=== Material provided ===
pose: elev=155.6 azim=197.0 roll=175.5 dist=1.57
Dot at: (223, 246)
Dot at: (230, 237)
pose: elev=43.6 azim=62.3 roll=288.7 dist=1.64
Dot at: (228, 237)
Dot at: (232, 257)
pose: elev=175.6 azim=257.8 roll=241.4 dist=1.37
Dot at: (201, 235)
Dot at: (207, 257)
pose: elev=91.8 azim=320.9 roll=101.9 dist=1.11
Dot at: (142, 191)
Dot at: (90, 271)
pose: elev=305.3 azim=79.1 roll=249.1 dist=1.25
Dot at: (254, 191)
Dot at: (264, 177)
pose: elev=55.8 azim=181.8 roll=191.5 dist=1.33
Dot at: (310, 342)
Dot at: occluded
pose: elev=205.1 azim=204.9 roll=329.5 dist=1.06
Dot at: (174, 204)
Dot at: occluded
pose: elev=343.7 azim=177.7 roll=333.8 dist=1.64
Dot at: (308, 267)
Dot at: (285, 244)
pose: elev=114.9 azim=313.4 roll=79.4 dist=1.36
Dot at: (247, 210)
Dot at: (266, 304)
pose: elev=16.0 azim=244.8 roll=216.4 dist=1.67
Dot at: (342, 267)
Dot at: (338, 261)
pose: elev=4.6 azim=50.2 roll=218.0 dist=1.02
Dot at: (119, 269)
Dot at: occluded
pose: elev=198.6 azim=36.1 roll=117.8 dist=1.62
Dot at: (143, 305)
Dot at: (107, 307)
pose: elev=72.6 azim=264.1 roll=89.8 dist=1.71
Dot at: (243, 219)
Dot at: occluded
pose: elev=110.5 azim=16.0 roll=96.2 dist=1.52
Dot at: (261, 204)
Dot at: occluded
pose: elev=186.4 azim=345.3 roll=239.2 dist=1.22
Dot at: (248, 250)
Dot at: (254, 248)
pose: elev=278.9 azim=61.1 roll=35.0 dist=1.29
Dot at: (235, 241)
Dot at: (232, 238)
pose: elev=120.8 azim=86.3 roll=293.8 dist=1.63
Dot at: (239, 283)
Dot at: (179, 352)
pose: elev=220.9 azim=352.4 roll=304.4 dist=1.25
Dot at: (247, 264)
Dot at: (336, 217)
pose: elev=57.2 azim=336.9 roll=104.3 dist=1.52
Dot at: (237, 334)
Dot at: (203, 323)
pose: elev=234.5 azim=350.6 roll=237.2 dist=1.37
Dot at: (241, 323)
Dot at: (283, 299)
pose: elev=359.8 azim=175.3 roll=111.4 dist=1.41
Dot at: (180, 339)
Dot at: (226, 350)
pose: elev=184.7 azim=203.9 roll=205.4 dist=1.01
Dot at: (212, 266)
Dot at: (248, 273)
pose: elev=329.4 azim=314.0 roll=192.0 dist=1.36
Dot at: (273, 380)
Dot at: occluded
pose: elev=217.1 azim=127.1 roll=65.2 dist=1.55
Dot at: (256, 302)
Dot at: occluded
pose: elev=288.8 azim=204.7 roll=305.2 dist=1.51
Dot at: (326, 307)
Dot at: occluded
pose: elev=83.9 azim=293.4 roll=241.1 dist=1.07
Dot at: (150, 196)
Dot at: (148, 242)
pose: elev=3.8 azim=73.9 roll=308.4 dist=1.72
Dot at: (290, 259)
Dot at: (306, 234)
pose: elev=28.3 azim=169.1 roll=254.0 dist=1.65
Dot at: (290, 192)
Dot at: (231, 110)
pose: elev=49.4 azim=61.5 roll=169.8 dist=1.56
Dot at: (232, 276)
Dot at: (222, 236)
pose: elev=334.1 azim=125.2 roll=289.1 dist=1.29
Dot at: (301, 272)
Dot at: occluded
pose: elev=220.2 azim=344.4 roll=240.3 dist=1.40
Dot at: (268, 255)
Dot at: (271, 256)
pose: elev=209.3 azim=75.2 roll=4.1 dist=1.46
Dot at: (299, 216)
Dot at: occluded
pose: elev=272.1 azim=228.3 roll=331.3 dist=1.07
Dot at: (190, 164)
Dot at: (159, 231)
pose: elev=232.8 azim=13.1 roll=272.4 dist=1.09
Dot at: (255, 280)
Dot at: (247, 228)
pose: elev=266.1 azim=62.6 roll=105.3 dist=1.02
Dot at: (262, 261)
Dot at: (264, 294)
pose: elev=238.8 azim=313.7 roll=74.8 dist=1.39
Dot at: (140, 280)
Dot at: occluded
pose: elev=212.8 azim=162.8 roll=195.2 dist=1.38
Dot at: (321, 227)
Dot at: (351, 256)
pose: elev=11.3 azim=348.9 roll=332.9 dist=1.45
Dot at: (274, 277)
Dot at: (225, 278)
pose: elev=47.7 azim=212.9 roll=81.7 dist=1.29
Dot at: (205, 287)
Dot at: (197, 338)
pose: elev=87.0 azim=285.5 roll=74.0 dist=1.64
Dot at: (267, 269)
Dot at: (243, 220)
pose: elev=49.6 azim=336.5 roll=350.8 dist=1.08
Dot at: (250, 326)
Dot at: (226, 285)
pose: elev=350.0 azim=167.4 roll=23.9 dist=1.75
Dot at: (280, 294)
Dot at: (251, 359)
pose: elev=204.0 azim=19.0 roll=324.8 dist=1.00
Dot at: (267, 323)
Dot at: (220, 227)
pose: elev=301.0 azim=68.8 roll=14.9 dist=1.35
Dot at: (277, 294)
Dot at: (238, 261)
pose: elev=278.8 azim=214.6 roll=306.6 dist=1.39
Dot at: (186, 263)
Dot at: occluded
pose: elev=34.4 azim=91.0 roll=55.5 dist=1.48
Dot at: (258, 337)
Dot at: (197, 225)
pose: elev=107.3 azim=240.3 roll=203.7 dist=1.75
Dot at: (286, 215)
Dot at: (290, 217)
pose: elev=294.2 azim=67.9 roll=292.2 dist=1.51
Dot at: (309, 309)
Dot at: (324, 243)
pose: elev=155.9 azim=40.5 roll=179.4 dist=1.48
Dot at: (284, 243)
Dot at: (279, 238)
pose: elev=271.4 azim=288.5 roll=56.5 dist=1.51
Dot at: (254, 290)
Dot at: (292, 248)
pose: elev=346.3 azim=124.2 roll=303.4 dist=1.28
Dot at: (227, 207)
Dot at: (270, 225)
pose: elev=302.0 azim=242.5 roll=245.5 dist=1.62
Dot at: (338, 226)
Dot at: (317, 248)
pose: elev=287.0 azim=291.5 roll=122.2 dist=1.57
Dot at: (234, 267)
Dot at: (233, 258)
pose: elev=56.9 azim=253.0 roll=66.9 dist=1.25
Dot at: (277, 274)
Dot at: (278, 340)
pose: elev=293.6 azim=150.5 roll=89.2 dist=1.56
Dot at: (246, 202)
===
* **Exercise instructions**
Write out again the lines from the one containing "pose: elev=28.3 azim=169.1" up to and including the one containing "Dot at: (159, 231)", substituting "distance" for "dist" and leaving everything else unchanged.

* **Exercise result**
pose: elev=28.3 azim=169.1 roll=254.0 distance=1.65
Dot at: (290, 192)
Dot at: (231, 110)
pose: elev=49.4 azim=61.5 roll=169.8 distance=1.56
Dot at: (232, 276)
Dot at: (222, 236)
pose: elev=334.1 azim=125.2 roll=289.1 distance=1.29
Dot at: (301, 272)
Dot at: occluded
pose: elev=220.2 azim=344.4 roll=240.3 distance=1.40
Dot at: (268, 255)
Dot at: (271, 256)
pose: elev=209.3 azim=75.2 roll=4.1 distance=1.46
Dot at: (299, 216)
Dot at: occluded
pose: elev=272.1 azim=228.3 roll=331.3 distance=1.07
Dot at: (190, 164)
Dot at: (159, 231)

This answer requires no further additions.